*** RECORDS PROVIDED Section Begins ***
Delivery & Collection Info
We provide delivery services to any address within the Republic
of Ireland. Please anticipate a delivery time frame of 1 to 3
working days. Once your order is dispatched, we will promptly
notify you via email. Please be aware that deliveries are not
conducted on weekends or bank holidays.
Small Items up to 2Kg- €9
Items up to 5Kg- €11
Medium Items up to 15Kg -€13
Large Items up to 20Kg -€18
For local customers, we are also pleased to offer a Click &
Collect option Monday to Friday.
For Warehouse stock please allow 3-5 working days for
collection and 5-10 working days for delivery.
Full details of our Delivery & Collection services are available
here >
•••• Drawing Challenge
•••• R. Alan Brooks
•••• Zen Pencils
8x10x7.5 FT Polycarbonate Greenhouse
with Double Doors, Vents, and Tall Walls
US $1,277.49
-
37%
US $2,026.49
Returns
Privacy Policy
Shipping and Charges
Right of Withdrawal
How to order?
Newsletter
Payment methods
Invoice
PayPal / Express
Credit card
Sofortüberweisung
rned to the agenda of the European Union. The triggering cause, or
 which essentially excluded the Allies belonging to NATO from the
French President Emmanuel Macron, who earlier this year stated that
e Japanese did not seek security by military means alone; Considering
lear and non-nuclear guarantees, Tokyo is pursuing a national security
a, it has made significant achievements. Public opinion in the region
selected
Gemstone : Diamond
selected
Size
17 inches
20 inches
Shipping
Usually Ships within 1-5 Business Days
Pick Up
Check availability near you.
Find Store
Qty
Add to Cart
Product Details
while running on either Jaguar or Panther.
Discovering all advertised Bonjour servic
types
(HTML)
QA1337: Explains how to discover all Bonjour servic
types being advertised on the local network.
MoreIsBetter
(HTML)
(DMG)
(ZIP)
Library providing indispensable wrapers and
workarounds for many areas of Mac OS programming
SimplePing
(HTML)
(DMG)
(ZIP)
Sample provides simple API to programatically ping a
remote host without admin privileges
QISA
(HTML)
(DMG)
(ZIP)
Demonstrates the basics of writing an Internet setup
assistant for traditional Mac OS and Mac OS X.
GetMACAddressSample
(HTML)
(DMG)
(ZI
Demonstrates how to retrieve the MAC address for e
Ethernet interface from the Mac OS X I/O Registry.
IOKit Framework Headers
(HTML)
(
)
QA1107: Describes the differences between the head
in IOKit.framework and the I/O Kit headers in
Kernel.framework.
*** RECORDS PROVIDED Section Ends ***
**WHAT TO PRODUCE**
List each line in the items above that contains the word "advertised".

**WRITTEN ANSWER**
Discovering all advertised Bonjour servic
types being advertised on the local network.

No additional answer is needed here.